** Opening Dataset records block **

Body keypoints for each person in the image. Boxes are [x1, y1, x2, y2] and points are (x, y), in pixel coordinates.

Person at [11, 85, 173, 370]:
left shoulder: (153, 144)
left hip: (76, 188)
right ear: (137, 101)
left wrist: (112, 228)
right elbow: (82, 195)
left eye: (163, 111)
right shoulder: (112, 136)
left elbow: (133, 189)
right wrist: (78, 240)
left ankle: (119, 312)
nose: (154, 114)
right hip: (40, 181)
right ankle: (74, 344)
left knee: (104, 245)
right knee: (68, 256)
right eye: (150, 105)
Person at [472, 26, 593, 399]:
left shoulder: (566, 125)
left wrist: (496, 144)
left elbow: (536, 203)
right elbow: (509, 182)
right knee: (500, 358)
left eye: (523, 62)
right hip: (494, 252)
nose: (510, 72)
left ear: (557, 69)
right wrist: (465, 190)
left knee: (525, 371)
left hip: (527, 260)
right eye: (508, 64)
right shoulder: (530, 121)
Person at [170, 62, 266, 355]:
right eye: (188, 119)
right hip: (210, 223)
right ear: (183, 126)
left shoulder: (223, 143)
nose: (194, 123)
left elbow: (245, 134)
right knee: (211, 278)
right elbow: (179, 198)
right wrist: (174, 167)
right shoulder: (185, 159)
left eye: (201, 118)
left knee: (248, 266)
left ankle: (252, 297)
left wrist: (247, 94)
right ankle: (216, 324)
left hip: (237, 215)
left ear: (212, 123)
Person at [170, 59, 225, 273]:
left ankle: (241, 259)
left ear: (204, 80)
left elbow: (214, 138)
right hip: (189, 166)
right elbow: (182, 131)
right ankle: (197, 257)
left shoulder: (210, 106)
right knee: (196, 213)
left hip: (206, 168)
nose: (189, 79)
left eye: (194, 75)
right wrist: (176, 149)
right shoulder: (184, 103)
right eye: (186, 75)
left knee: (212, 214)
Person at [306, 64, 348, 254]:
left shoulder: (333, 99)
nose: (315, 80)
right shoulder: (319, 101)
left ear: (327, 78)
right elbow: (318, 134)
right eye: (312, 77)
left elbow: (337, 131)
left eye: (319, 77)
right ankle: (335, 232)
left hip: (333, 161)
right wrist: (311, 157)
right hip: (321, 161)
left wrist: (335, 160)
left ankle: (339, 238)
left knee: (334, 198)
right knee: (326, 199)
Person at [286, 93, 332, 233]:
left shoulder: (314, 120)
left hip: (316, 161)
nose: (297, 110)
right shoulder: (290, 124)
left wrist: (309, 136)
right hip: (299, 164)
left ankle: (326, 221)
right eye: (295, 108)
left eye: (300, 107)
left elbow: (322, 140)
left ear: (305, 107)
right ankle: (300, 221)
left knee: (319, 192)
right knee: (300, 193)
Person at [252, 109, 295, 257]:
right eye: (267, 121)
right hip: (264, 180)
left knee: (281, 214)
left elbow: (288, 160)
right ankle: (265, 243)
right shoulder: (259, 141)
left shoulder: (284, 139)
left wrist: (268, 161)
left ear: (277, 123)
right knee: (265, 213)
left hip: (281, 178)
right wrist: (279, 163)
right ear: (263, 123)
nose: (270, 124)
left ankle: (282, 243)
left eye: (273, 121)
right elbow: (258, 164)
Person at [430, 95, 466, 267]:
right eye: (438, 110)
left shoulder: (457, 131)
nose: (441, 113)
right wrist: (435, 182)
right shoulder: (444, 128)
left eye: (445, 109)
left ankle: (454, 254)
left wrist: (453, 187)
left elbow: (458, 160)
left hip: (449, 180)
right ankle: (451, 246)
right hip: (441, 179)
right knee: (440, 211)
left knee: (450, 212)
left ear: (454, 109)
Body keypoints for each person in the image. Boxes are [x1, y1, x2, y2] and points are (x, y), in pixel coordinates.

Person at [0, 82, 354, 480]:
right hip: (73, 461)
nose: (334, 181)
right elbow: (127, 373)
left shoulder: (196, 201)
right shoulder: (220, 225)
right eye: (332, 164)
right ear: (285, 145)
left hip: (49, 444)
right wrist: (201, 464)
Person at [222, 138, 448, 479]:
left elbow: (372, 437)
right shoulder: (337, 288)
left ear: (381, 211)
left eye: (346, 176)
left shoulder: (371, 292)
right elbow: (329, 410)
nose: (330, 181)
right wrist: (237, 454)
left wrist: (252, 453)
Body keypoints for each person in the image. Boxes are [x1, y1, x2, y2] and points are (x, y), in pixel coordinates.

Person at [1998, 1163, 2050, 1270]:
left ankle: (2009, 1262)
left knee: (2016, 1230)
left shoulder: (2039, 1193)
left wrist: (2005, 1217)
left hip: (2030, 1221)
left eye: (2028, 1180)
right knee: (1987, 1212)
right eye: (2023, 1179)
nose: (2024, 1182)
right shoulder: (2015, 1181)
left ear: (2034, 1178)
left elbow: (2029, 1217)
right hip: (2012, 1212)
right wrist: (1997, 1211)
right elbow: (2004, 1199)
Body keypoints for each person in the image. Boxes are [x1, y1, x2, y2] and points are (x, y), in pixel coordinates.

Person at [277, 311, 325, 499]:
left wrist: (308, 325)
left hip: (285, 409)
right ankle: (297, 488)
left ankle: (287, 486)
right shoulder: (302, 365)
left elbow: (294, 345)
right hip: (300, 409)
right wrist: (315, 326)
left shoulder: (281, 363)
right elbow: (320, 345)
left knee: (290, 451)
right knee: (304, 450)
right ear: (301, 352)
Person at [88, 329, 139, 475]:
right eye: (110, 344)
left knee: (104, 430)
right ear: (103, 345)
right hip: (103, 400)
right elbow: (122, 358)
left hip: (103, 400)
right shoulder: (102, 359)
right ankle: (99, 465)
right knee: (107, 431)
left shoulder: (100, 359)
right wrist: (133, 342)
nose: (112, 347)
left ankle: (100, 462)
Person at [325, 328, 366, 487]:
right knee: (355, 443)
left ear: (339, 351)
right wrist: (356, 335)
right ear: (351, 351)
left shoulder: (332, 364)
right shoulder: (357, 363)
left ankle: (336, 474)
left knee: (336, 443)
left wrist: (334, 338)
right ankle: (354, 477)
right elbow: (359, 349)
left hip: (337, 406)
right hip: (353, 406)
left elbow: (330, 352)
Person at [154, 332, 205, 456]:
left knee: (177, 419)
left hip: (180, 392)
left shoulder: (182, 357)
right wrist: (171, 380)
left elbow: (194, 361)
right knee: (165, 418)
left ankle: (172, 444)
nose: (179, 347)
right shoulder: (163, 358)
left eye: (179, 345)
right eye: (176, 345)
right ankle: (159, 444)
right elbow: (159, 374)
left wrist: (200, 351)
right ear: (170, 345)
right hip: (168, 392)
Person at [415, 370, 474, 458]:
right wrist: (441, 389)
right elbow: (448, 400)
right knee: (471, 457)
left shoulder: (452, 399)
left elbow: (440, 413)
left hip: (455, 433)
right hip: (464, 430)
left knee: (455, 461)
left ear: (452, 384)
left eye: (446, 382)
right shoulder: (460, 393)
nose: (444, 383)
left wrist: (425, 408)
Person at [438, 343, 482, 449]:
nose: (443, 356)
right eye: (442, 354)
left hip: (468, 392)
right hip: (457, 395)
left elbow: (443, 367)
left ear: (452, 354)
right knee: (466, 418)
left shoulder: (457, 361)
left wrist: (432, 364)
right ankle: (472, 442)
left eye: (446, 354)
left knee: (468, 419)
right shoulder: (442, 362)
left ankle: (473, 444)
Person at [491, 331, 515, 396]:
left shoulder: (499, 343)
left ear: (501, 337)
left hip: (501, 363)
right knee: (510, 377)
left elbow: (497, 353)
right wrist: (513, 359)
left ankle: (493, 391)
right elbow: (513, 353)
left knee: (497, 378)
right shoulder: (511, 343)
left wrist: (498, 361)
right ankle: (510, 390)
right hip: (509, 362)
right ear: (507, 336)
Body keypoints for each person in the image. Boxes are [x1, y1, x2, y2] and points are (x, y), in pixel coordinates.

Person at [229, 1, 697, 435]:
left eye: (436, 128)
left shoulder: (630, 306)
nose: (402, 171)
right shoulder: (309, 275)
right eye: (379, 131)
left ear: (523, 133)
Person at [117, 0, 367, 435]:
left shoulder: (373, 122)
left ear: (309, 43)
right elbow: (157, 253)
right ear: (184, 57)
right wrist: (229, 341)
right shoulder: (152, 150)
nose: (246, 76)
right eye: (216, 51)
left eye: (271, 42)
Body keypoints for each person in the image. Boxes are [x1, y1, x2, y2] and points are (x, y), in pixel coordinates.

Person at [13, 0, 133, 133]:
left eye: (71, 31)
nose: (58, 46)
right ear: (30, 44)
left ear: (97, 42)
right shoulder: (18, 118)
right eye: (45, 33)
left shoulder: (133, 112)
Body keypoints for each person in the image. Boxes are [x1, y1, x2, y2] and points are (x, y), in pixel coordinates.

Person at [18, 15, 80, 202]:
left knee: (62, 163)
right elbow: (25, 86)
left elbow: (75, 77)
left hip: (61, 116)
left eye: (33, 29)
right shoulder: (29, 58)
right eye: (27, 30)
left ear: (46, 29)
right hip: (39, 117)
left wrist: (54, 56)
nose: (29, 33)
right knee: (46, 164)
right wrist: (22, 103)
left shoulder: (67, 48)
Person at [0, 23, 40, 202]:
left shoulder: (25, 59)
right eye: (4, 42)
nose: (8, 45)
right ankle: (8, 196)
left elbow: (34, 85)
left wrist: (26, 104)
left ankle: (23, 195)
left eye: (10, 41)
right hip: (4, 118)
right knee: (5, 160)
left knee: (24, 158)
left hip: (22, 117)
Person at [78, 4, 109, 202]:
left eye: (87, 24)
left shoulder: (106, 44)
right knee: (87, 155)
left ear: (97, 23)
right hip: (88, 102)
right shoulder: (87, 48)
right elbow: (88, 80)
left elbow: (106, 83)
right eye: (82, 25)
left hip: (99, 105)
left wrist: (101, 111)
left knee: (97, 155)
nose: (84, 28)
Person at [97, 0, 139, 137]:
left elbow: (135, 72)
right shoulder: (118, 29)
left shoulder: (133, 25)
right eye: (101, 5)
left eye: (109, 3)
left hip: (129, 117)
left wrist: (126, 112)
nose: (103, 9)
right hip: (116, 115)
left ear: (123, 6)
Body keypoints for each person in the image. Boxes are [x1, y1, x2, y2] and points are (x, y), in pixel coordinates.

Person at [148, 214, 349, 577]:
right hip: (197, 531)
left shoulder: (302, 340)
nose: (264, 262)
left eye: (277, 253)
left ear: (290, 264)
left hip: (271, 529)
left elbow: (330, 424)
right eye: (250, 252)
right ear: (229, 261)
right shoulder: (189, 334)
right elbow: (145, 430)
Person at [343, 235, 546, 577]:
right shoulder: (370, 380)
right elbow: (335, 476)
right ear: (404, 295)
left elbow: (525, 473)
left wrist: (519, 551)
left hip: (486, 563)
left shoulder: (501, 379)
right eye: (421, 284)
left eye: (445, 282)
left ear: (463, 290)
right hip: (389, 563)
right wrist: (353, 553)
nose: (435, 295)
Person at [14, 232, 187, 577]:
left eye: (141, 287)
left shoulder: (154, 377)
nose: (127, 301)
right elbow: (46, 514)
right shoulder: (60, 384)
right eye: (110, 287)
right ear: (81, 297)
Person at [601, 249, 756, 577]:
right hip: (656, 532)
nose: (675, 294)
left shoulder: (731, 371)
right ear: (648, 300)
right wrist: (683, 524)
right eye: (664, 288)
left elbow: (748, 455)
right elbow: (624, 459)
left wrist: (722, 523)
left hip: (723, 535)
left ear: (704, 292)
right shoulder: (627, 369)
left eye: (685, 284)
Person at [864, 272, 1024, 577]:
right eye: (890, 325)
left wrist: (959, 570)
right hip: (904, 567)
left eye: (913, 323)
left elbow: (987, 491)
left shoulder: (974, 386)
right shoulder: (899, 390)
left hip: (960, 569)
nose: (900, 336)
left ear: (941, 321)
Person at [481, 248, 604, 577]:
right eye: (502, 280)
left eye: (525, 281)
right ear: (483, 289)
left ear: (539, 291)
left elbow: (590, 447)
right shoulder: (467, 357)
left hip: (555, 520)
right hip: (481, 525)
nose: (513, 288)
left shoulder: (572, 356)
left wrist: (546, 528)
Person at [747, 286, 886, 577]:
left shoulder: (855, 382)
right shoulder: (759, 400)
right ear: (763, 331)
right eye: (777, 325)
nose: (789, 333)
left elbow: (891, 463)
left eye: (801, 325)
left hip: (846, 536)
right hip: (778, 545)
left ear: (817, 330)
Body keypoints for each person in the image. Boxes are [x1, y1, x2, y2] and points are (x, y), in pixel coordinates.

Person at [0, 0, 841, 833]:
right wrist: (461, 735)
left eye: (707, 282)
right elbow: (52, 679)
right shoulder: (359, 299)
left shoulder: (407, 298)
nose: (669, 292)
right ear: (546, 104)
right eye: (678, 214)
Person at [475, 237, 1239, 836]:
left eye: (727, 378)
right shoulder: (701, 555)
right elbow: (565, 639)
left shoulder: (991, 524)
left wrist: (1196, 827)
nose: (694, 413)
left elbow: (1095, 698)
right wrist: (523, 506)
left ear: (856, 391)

** Closing Dataset records block **

## Your goal
Only those lines of the entries above that run from the line containing "right hip: (197, 531)" to the line containing "right ear: (81, 297)", both included, should be transcribed exactly.

## Answer box
right hip: (197, 531)
left shoulder: (302, 340)
nose: (264, 262)
left eye: (277, 253)
left ear: (290, 264)
left hip: (271, 529)
left elbow: (330, 424)
right eye: (250, 252)
right ear: (229, 261)
right shoulder: (189, 334)
right elbow: (145, 430)
Person at [343, 235, 546, 577]:
right shoulder: (370, 380)
right elbow: (335, 476)
right ear: (404, 295)
left elbow: (525, 473)
left wrist: (519, 551)
left hip: (486, 563)
left shoulder: (501, 379)
right eye: (421, 284)
left eye: (445, 282)
left ear: (463, 290)
right hip: (389, 563)
right wrist: (353, 553)
nose: (435, 295)
Person at [14, 232, 187, 577]:
left eye: (141, 287)
left shoulder: (154, 377)
nose: (127, 301)
right elbow: (46, 514)
right shoulder: (60, 384)
right eye: (110, 287)
right ear: (81, 297)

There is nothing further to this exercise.